SELECTED PASSAGE
- DVD Cover
- Directed by: S. V. Krishna Reddy
- Written by: Satyamurthy (dialogues)
- Screenplay by: S. V. Krishna Reddy
- Story by: S. V. Krishna Reddy Vallabhaneni Janardhan
- Produced by: V. M. D. Reddy M. Mohan Gandhi Reddy
- Starring: Akkineni Nageswara Rao Srikanth Jayalakshmi Suhasini Maniratnam Ravi Teja
- Cinematography: Sarath
- Edited by: V. Nagi Reddy
- Music by: S. V. Krishna Reddy
- Production company: Sai Charan Productions
- Release date: 21 December 2000;
- Running time: 148 mins
- Country: India
- Language: Telugu

= Sakutumba Saparivaara Sametam =

Sakutumba Saparivaara Sametam ( Whole family together) is a 2000 Telugu-language drama film directed by S. V. Krishna Reddy. It stars Akkineni Nageswara Rao, Srikanth, Jayalakshmi, Ravi Teja, and Suhasini Maniratnam. The music was composed by S. V. Krishna Reddy.

==Plot==
The film begins with a bourgeoisie employee Vamsi, perturbed by a flawed family of a drunkard father, a shrew mother, a gambler brother, a selfish sister, and her lazy husband. The exclusive that showers endearment on him is his sister-in-law Vani, whom he adores. Disgusted, Vamsi decides to be single until his acquaintance with a girl named Vasanti. Vamsi proposes to Vasanti, and she replies that she will only follow in the footsteps of her grandfather, Janakiramayya, a village's arbiter. So, Vamsi proceeds with his bestie, Ravi, and negotiates with Janakiramayya, who spins rearward. He has knitted his daughter in a tycoon family. Tragically, she is tormented, which leads to her death. Thus, he affirms sending Vasanti to an ideal family. Ravi forges Vamsi's family to succeed in his love when Janakiramayya stipulates staying with them to study for a month. Listening to it, Vamsi lures his family with high pay and preps them for a play. Janakiramayya arrives when, uninvitedly, the love & affection blossom between them. Soon, Janakiramayya walks on with the bridal connection. However, Vamsi refuses to bow to the betrayal. Ergo, he heads to Janakiramayya to divulge the actuality after endorsing the promised amount to his family. Startlingly, Janakiramayya proclaims that he had a revelation of it initially, but he continued to reform the family on the plea of Vani. At last, remorseful Vamsi's family make him agree to espousal. Finally, the movie ends happily with the marriage of Vamsi & Vasanti.

WRITTEN PROBLEM 1
Reproduce the entries below, starting at the line containing "family: Araceae" and running through the end of the entries, with both ends included. Omit the pictures.

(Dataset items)
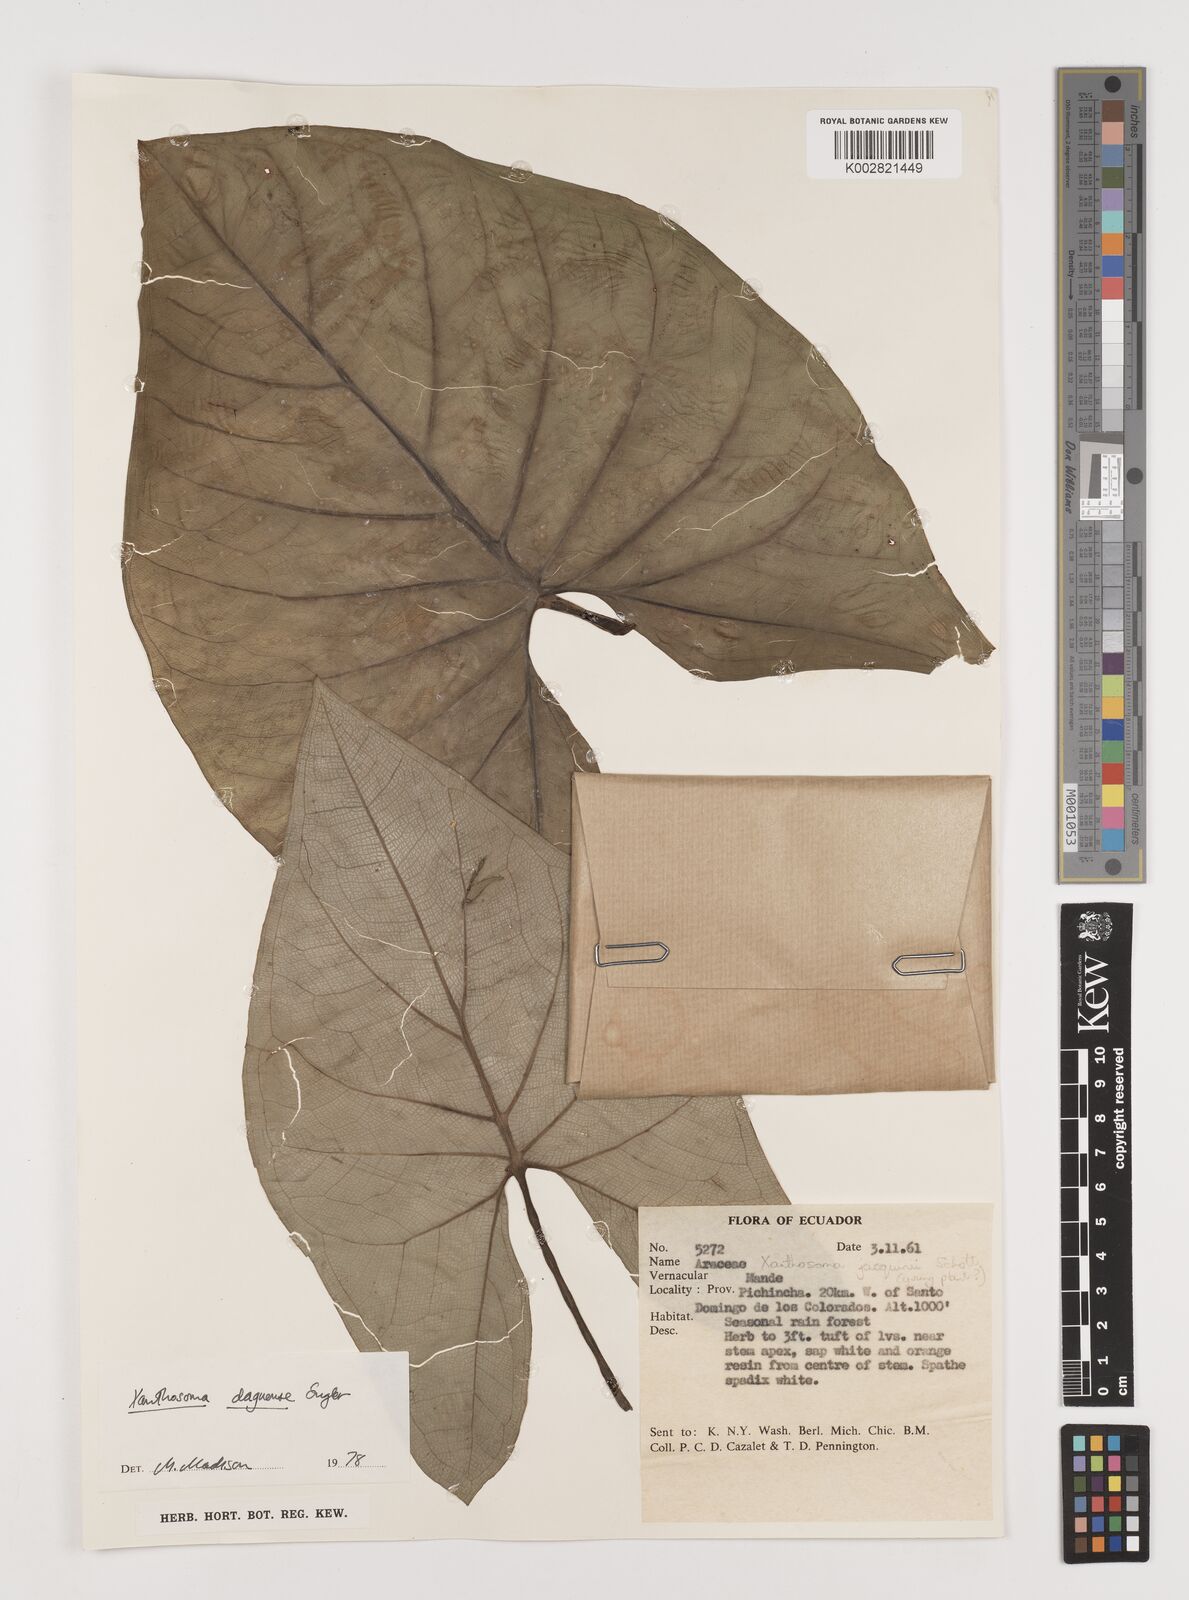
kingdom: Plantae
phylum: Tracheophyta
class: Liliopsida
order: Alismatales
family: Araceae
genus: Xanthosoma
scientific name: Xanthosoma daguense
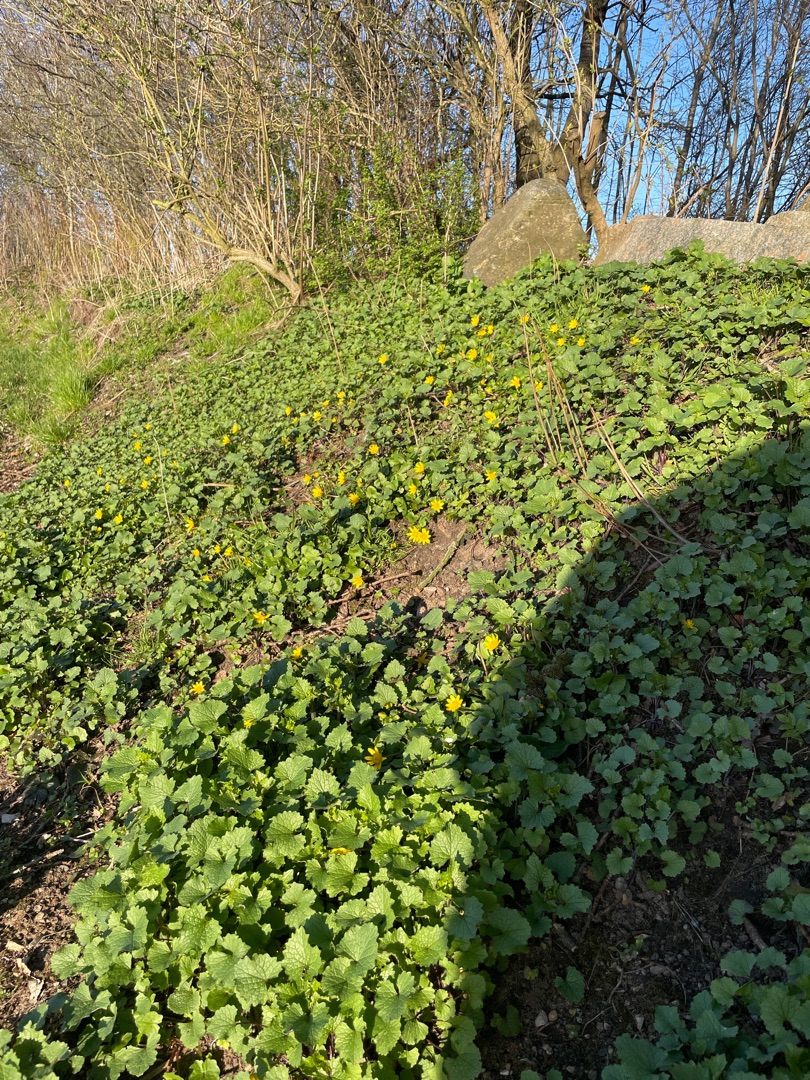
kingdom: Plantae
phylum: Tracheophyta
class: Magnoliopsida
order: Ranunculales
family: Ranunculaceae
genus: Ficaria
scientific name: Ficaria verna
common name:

WRITTEN PROBLEM 2
From the film article, write out the text between "Sakutumba Saparivaara Sametam ( Whole" and "composed by S. V. Krishna Reddy.", inclusive.

FINAL ANSWER 1
family: Araceae
genus: Xanthosoma
scientific name: Xanthosoma daguense
kingdom: Plantae
phylum: Tracheophyta
class: Magnoliopsida
order: Ranunculales
family: Ranunculaceae
genus: Ficaria
scientific name: Ficaria verna
common name:

FINAL ANSWER 2
Sakutumba Saparivaara Sametam ( Whole family together) is a 2000 Telugu-language drama film directed by S. V. Krishna Reddy. It stars Akkineni Nageswara Rao, Srikanth, Jayalakshmi, Ravi Teja, and Suhasini Maniratnam. The music was composed by S. V. Krishna Reddy.